We welcome the statement of the Independent Investigative Mechanism for Myanmar, and hope that the same OIC-EU collaboration that led to its establishment will be maintained this session. We encourage the mechanism within its mandate to keep the Human Rights Council informed of patterns of violations, command structures and avenues to accountability, while also urging the Council to ensure adequate resources are allocated to the OHCHR and the Special Rapporteur on human rights in Myanmar for regular public reporting on the broader rights situation in the country.

We share the High Commissioner’s concerns at communications restrictions and rights violations in Kashmir, and believe that the recommendations in her independent reports provide a viable framework for Council action. India should stop dismissing grave international human rights concerns as an “internal” or “bilateral” issue.  Pakistan should be consistent in applying the same concerns it brings to violations in Kashmir to mass violations against Uyghurs and other Muslims in China’s Xinjiang region.

We share the High Commissioner’s concerns about Cambodia, where political opposition, rights defenders, and journalists continue to be targeted by authorities.
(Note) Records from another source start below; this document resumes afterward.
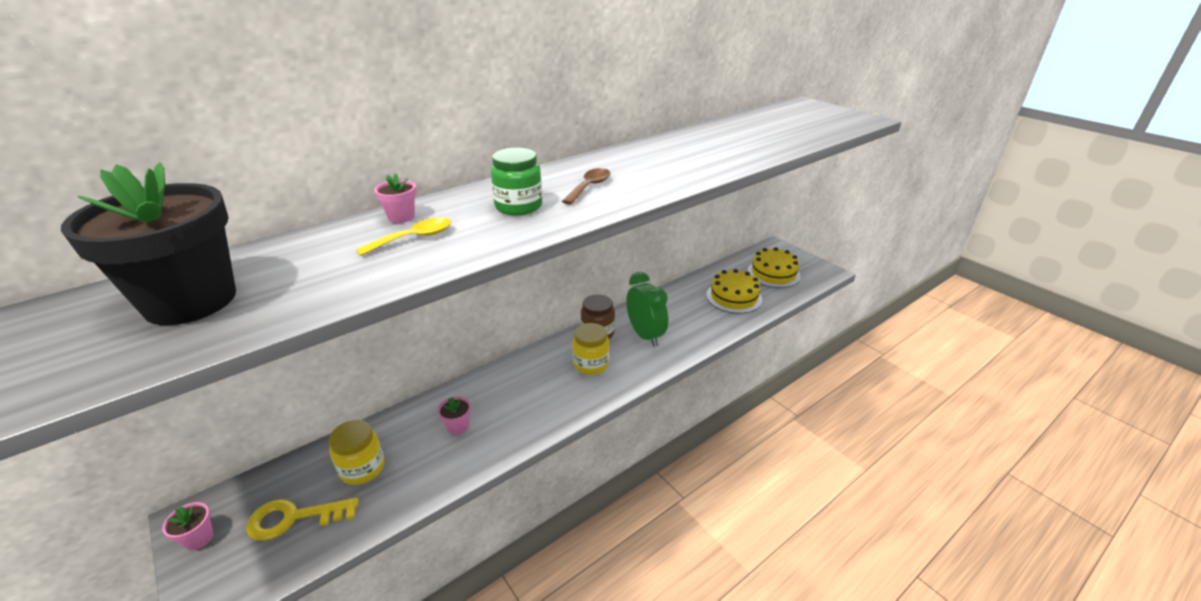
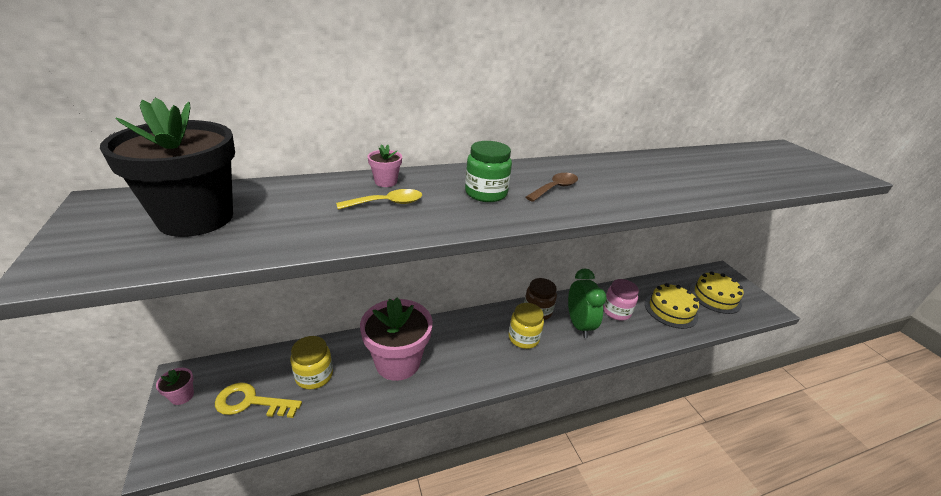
camera: 15 degrees right, 0 degrees up
(458, 426) = (397, 362): pink flower pot -> pink flower pot, size x2.47
(680, 312) = (616, 311): none -> pink jar

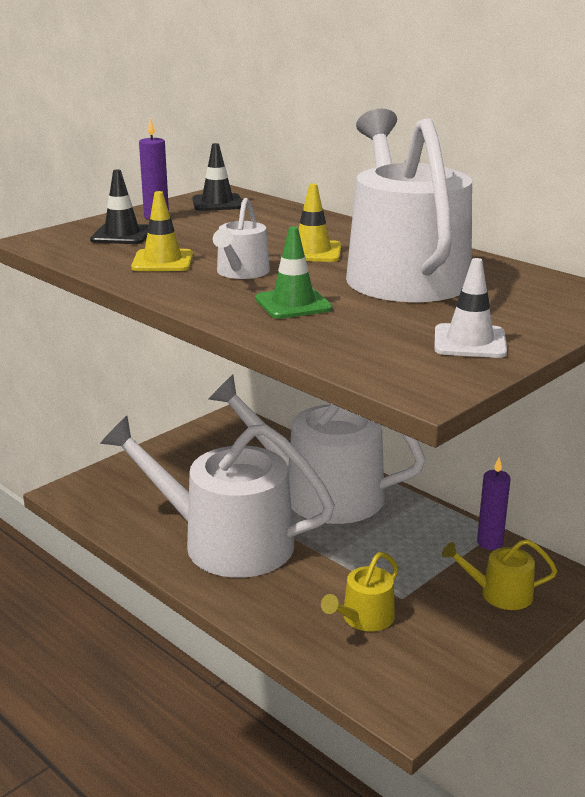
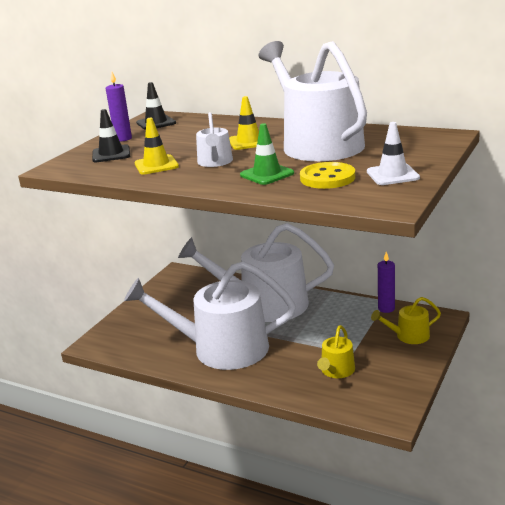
camera: 15 degrees left, 0 degrees up
(371, 327) = (327, 178): none -> yellow button

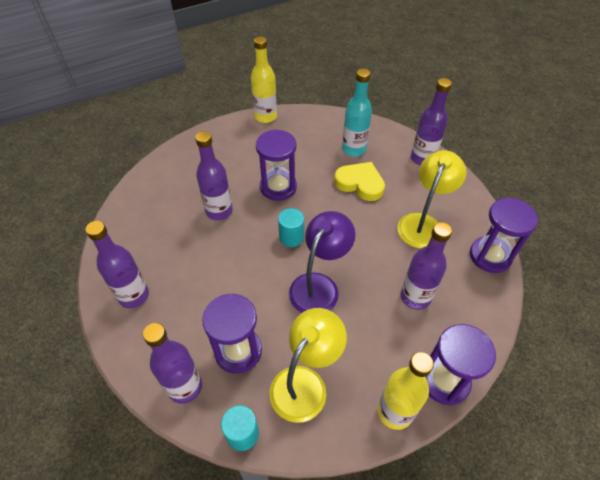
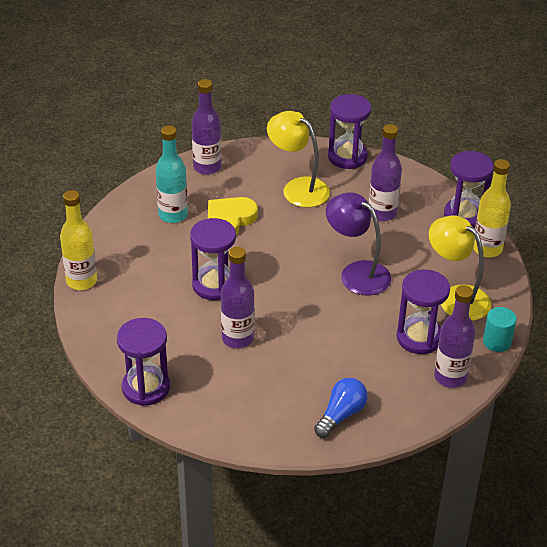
camera: 80 degrees left, 10 degrees down
(134, 296) = (341, 415): purple bottle -> blue light bulb
(162, 168) = (146, 387): none -> purple hourglass
(291, 237) = (291, 284): turquoise cylinder -> none

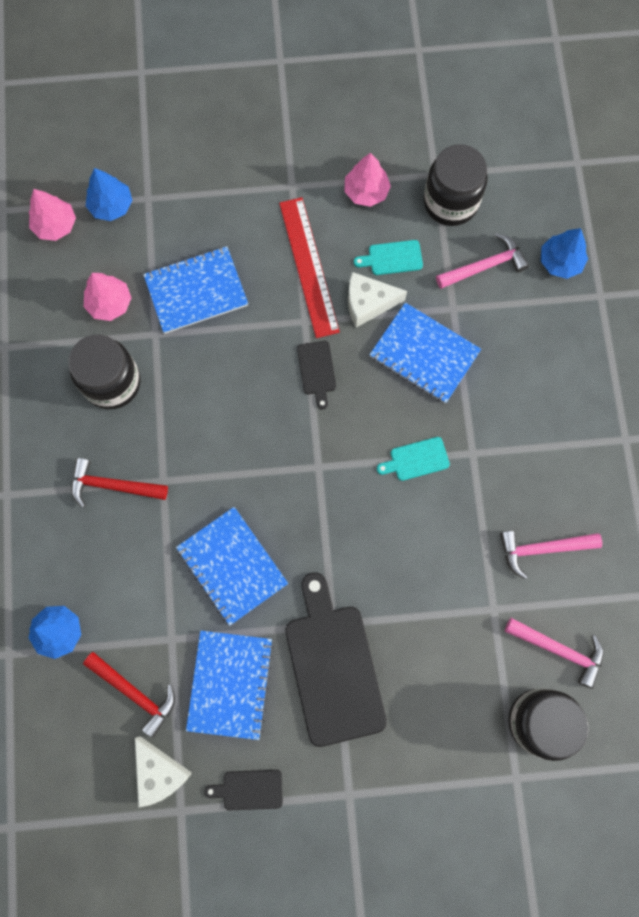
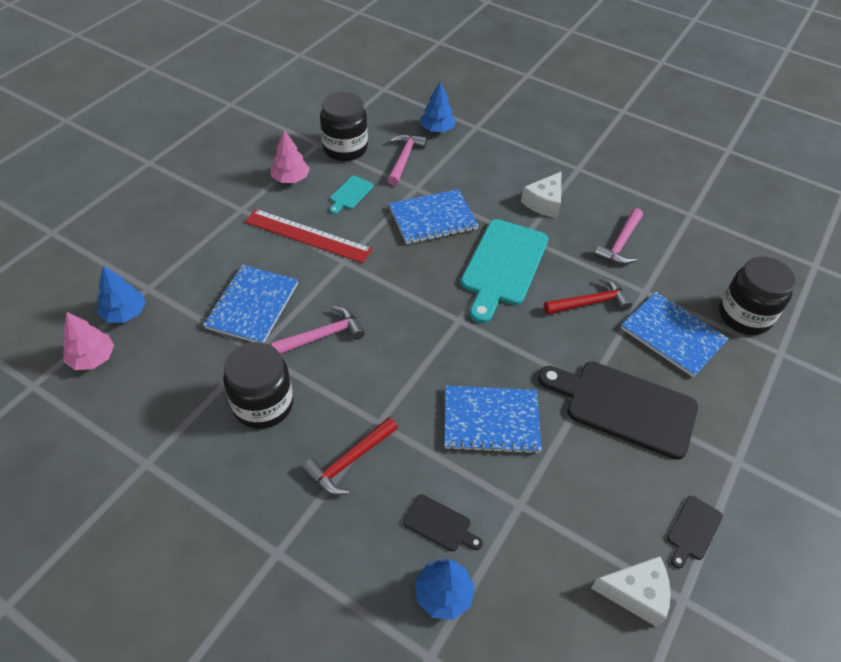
camera: 55 degrees left, 25 degrees down
(110, 303) = (198, 364): pink tree -> none
(135, 693) = (548, 565): red hammer -> red hammer (590, 303)
(230, 684) = (590, 485): blue notebook -> blue notebook (672, 335)
(317, 371) = (387, 277): black cutting board -> black cutting board (440, 524)
(368, 303) = (368, 223): white cheese -> white cheese (544, 202)
(416, 460) = (503, 266): turquoise cutting board -> turquoise cutting board, size x2.21
(559, 650) = (698, 276): pink hammer -> pink hammer (323, 335)

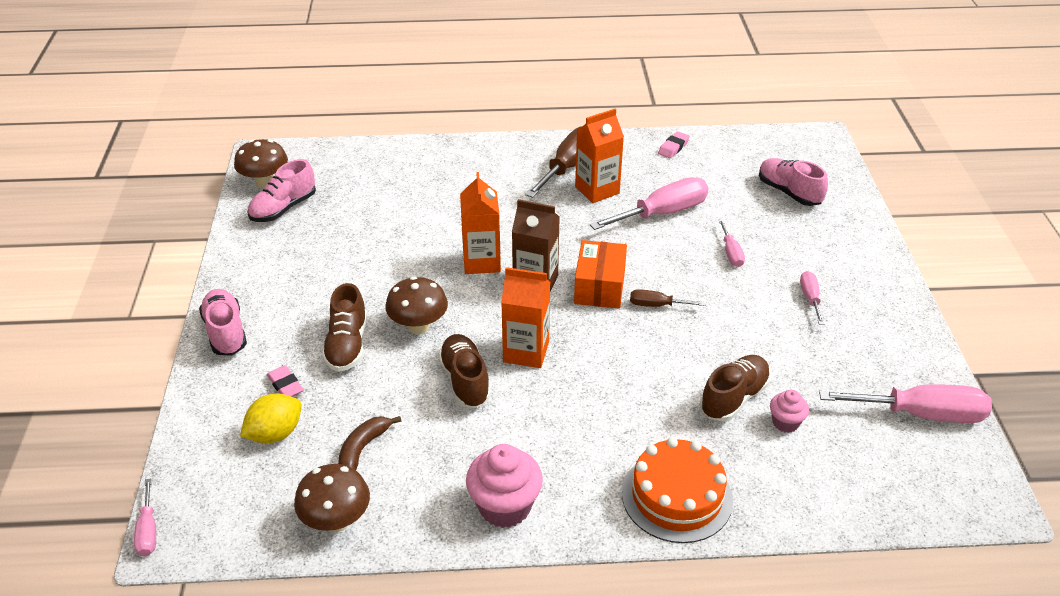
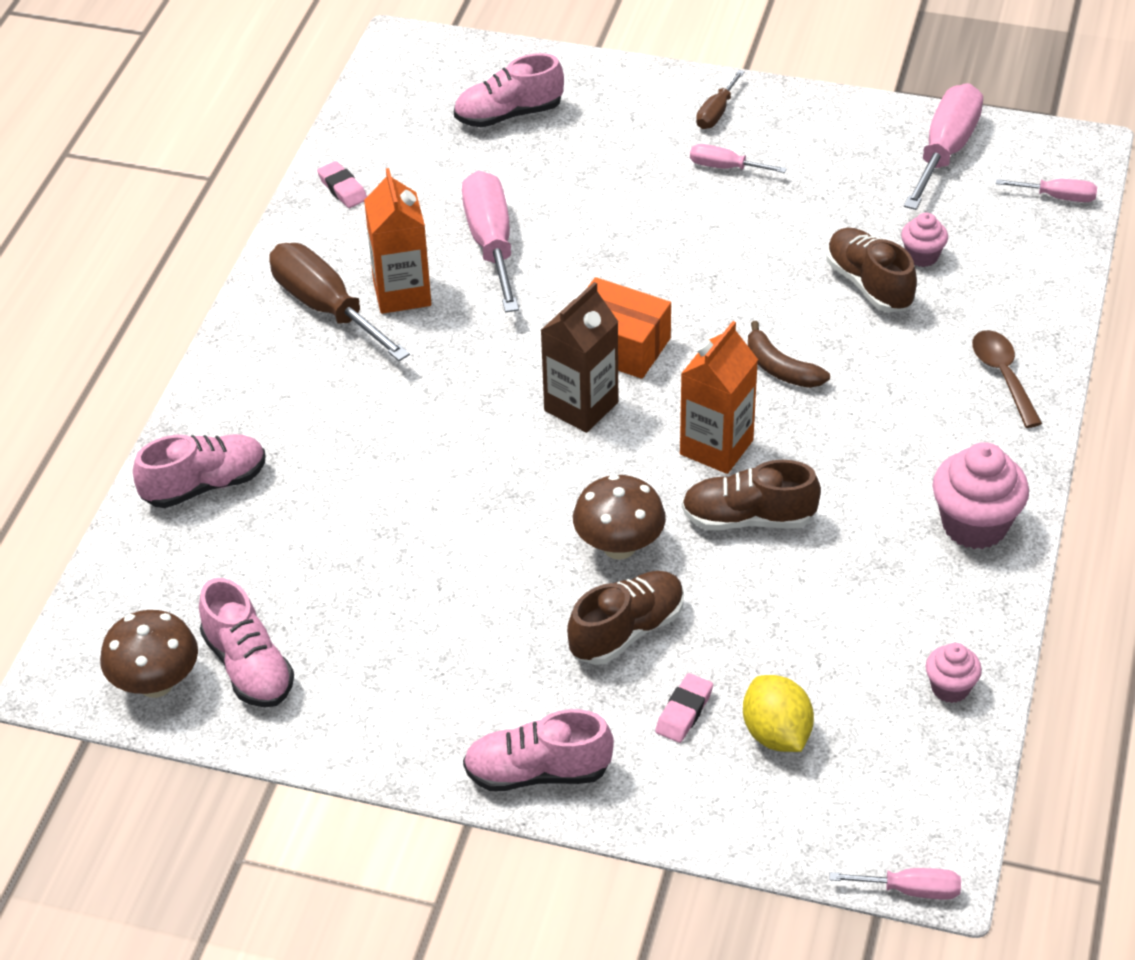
camera: 70 degrees left, 5 degrees up
(285, 385) = (684, 712): pink eraser -> pink eraser turned 45 degrees counterclockwise
(336, 520) = (950, 688): brown mushroom -> pink cupcake
(347, 345) = (627, 631): brown shoe -> brown shoe turned 60 degrees counterclockwise
(363, 449) = (836, 644): brown banana -> brown banana (780, 369)
(410, 161) = (204, 485): none -> pink shoe
(481, 262) = (508, 452): orange carton -> none
(656, 305) = (679, 302): brown screwdriver -> brown screwdriver (716, 113)
(677, 496) = (1003, 376): orange cake -> brown spoon
(731, 253) = (607, 206): pink screwdriver -> pink screwdriver (1058, 197)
The Council should urgently mandate monitoring and reporting by the High Commissioner.

In Sudan, the Council should support systemic rights reforms by providing a credible response to violations against peaceful protesters since December and putting in place monitoring and reporting by the High Commissioner. 

The High Commissioner has rightly highlighted the “lethal disregard” that certain EU member states have displayed for the lives of migrants at sea, and the impact of the callous separation by the United States of migrant children from their families. It is past time for the Human Rights Council to hold states accountable for these abuses.